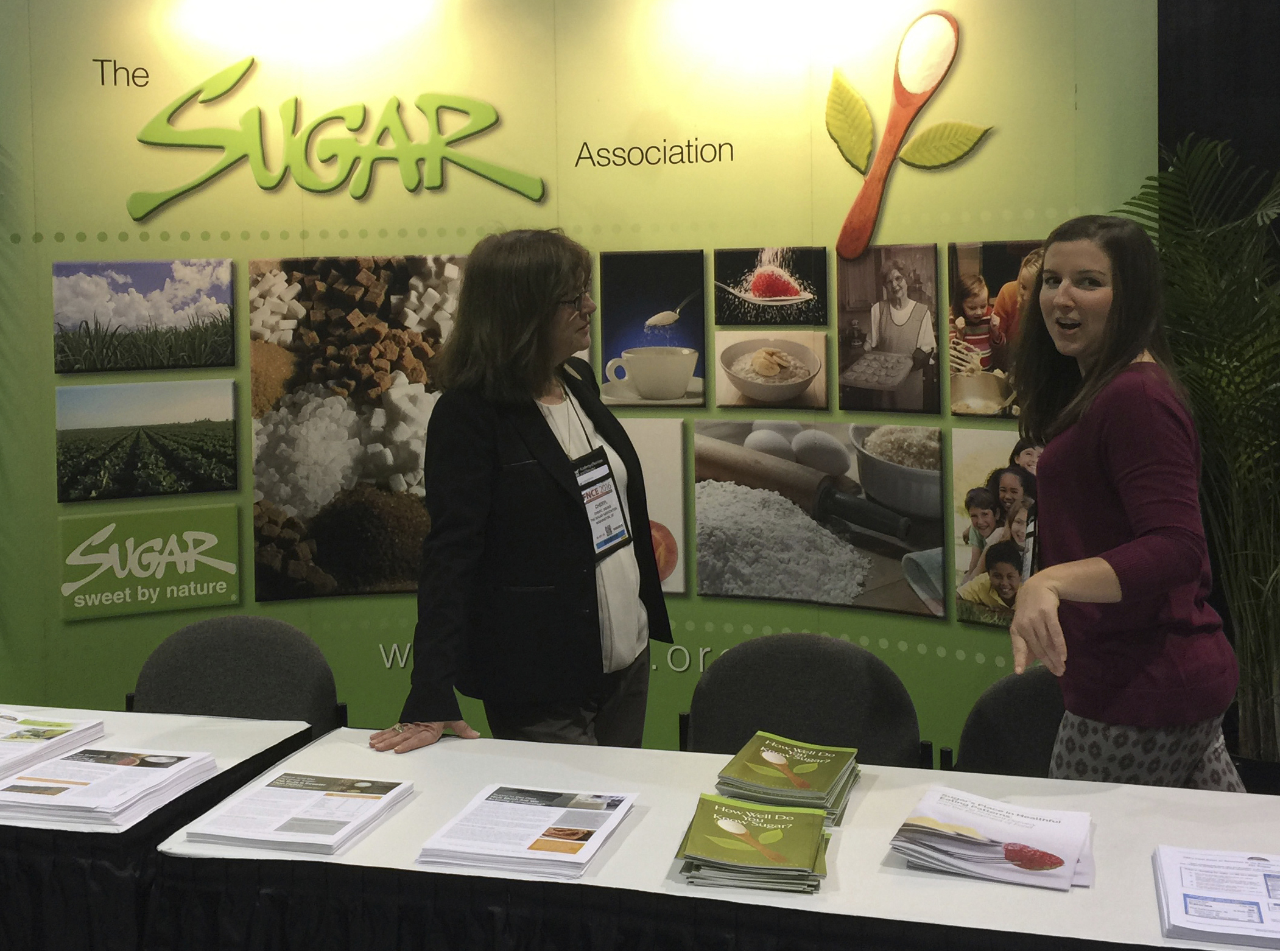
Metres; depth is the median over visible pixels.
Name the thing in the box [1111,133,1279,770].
--
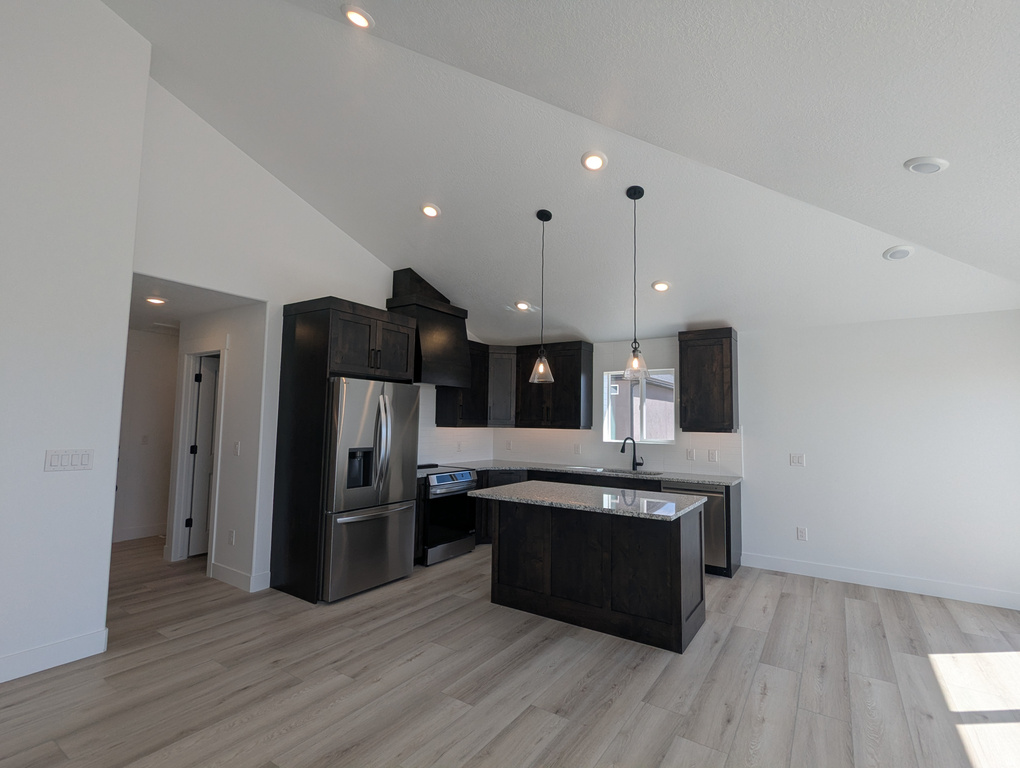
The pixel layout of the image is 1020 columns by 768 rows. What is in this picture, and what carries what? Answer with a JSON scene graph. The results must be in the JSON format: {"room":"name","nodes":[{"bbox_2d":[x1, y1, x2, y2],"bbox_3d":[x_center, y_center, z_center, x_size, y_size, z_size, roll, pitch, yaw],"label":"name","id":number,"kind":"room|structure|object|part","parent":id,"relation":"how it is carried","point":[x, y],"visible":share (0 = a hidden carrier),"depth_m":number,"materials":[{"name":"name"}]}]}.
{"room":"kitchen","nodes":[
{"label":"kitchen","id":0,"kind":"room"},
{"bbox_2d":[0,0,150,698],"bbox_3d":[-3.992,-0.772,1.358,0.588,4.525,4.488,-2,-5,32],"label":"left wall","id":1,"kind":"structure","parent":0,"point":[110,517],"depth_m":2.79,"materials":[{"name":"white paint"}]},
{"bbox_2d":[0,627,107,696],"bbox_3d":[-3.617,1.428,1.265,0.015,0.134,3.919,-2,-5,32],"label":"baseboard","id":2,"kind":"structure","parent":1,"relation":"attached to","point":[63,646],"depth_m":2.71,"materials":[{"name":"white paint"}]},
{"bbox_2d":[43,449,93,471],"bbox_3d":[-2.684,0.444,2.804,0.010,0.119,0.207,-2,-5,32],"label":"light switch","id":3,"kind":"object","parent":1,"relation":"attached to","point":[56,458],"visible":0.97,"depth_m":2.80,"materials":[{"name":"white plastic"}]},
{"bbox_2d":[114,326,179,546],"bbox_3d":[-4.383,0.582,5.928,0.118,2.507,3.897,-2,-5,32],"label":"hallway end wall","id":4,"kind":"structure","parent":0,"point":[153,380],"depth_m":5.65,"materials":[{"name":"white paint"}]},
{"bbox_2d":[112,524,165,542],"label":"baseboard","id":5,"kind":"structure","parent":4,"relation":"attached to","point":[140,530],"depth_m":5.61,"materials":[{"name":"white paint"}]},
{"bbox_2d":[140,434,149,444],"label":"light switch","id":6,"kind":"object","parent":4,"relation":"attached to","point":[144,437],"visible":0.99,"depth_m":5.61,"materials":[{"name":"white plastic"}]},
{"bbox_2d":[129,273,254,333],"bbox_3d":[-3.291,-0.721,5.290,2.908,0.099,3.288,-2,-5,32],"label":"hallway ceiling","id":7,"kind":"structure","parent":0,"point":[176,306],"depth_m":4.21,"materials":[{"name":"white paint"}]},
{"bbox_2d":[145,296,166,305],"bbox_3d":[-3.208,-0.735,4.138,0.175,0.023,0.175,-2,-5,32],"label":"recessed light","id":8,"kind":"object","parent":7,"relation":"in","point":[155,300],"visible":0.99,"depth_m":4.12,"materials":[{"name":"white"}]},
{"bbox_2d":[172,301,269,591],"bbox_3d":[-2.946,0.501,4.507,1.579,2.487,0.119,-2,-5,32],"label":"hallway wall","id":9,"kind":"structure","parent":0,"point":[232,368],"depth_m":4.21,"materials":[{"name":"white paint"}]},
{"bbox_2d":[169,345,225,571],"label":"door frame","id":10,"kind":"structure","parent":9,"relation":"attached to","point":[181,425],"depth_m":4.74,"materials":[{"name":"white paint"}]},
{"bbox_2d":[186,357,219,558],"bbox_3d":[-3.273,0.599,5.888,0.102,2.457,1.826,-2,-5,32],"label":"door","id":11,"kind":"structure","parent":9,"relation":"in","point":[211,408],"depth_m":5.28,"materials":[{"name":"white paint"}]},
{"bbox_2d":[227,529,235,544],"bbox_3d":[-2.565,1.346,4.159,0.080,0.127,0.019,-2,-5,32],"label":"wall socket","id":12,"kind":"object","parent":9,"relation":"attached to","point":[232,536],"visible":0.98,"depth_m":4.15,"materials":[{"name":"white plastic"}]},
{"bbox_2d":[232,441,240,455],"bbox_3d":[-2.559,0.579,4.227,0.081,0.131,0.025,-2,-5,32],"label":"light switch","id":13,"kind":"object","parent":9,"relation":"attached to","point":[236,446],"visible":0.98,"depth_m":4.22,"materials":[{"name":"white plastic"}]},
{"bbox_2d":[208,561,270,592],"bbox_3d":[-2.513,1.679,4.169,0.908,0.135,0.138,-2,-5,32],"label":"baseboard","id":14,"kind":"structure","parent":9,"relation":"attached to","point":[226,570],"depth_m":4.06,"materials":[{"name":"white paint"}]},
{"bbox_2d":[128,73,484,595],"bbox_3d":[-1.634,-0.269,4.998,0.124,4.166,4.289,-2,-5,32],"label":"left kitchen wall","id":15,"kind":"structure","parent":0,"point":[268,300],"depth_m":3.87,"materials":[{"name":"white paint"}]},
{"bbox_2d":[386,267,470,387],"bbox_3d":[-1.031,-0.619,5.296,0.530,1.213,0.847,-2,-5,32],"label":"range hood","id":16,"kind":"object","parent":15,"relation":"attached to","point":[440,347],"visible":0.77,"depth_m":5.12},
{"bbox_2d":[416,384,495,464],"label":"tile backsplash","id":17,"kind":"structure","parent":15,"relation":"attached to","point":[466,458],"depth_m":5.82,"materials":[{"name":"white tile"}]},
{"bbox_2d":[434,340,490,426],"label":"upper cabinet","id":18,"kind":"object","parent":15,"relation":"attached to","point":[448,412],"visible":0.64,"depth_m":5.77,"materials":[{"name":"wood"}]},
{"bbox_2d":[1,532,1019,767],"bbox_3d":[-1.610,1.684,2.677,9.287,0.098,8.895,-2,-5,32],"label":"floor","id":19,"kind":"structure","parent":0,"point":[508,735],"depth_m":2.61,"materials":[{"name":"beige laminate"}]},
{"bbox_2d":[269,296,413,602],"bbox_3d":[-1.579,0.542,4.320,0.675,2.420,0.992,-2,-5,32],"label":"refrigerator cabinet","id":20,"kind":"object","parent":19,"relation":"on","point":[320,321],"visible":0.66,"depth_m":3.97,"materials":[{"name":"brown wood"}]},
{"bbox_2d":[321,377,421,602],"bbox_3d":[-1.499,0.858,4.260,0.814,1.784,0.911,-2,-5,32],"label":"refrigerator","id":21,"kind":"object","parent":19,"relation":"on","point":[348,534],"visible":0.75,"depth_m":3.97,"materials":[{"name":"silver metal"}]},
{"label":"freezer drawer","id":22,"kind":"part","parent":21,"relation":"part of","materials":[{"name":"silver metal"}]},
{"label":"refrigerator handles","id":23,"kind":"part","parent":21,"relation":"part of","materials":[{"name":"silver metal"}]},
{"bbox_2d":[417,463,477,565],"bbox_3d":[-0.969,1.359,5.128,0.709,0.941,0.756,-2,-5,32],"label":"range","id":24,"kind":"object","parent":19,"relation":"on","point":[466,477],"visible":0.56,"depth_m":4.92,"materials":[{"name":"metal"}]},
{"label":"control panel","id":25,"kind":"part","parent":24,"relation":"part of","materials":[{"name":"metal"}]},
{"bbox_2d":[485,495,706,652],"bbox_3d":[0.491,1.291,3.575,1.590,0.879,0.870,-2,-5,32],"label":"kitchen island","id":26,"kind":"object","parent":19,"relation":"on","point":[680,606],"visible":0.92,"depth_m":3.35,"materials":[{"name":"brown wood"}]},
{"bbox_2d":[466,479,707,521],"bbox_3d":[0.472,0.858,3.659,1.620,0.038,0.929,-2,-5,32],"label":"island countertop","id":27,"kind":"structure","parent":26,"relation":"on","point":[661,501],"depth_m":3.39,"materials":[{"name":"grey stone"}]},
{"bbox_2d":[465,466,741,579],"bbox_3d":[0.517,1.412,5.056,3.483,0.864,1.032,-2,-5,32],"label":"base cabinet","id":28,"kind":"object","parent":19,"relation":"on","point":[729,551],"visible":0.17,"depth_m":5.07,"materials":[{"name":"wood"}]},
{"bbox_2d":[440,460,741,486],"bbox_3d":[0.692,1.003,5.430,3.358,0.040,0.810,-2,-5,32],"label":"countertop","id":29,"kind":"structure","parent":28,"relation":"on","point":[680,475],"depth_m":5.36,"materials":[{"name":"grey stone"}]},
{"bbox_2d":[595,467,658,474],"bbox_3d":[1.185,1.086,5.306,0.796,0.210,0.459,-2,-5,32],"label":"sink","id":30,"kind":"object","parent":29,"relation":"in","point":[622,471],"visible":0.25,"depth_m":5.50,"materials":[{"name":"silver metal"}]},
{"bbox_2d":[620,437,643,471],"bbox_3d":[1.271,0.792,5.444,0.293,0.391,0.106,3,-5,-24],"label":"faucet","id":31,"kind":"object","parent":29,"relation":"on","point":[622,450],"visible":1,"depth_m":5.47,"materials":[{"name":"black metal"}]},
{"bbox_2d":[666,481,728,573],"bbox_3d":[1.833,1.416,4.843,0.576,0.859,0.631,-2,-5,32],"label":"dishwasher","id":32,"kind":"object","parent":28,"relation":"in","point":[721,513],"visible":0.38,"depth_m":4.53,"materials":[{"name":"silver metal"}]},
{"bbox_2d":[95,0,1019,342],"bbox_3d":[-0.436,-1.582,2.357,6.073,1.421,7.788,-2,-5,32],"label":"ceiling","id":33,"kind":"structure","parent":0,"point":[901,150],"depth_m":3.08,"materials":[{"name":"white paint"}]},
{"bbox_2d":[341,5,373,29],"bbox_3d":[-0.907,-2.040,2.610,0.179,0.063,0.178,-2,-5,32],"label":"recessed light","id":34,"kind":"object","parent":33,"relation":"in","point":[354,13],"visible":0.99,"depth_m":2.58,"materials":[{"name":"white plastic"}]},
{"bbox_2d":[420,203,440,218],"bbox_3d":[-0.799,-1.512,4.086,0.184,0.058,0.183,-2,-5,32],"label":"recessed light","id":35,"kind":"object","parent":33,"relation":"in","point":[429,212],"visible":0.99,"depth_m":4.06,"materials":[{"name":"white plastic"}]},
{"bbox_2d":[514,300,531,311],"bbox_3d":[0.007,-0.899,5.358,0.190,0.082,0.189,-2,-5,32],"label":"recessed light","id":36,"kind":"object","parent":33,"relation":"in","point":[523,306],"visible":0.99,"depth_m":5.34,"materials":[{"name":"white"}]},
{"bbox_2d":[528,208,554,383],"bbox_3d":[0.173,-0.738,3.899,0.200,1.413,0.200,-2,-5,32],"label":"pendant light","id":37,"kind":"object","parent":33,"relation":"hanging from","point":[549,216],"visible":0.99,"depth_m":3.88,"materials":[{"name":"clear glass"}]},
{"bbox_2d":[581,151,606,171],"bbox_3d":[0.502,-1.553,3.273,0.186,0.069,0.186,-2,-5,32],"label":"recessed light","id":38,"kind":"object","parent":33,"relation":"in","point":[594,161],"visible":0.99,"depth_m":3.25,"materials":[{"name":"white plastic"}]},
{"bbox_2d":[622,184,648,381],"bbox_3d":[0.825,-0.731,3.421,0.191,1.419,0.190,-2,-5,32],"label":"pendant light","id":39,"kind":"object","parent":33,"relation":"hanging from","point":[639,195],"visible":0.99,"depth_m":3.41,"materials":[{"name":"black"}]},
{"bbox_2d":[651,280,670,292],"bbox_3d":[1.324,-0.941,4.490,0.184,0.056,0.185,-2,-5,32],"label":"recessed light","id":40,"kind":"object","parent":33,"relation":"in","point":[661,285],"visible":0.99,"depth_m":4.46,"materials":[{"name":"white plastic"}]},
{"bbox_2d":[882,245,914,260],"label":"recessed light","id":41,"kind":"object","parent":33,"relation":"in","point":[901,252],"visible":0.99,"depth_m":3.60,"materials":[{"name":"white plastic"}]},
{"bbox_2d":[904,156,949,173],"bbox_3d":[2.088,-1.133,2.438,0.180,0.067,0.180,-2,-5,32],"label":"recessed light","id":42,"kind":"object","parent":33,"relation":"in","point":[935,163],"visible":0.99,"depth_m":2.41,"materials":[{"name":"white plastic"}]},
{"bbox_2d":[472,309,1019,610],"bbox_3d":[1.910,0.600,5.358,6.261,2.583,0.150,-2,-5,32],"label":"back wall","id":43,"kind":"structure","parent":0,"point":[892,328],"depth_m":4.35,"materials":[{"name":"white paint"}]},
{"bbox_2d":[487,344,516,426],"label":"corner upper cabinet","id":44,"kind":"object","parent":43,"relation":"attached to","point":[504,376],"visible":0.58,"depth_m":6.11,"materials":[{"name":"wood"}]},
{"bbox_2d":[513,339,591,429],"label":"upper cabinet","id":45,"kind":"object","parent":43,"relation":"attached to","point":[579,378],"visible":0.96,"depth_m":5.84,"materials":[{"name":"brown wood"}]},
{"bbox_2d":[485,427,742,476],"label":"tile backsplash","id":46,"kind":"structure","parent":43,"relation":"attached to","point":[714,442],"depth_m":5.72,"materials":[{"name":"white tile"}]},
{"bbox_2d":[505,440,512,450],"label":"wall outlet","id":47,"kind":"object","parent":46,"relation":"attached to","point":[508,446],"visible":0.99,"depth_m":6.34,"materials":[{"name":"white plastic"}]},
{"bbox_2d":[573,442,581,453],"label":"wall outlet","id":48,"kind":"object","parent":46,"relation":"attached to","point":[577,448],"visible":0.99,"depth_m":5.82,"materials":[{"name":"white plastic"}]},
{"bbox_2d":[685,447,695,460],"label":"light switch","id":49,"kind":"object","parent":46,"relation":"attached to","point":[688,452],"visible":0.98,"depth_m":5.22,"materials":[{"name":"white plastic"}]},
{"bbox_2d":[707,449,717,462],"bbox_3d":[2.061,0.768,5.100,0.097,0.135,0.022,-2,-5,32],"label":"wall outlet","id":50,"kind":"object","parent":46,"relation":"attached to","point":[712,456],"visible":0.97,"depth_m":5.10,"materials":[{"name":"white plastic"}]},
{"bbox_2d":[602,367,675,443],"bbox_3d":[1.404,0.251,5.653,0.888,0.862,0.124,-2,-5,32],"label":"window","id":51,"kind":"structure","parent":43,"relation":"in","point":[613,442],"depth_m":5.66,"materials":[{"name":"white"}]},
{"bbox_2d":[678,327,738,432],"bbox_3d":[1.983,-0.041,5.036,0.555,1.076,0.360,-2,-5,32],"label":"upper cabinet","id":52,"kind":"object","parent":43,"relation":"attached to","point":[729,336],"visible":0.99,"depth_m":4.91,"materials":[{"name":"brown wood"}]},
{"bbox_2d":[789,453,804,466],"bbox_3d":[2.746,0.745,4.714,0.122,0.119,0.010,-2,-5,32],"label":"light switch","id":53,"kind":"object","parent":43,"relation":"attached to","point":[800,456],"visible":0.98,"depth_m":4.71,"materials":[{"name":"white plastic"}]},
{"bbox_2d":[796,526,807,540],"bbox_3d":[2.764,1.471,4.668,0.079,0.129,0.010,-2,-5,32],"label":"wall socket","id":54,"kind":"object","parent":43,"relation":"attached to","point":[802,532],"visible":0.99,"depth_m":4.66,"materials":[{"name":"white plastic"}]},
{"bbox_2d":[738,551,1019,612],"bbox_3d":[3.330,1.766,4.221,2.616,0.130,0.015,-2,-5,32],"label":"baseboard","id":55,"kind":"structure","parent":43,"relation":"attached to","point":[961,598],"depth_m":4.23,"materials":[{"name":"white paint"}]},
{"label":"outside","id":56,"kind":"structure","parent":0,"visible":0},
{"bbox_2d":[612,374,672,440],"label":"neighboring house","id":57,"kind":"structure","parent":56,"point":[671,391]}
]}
--
▶ _Assignment_: Could you return exactly the stretch of the data above that starts at the line with "Metres; depth is" and ends at the line with "Name the thing", both lines included?

▶ _Result for this task_:
Metres; depth is the median over visible pixels.
Name the thing in the box [1111,133,1279,770].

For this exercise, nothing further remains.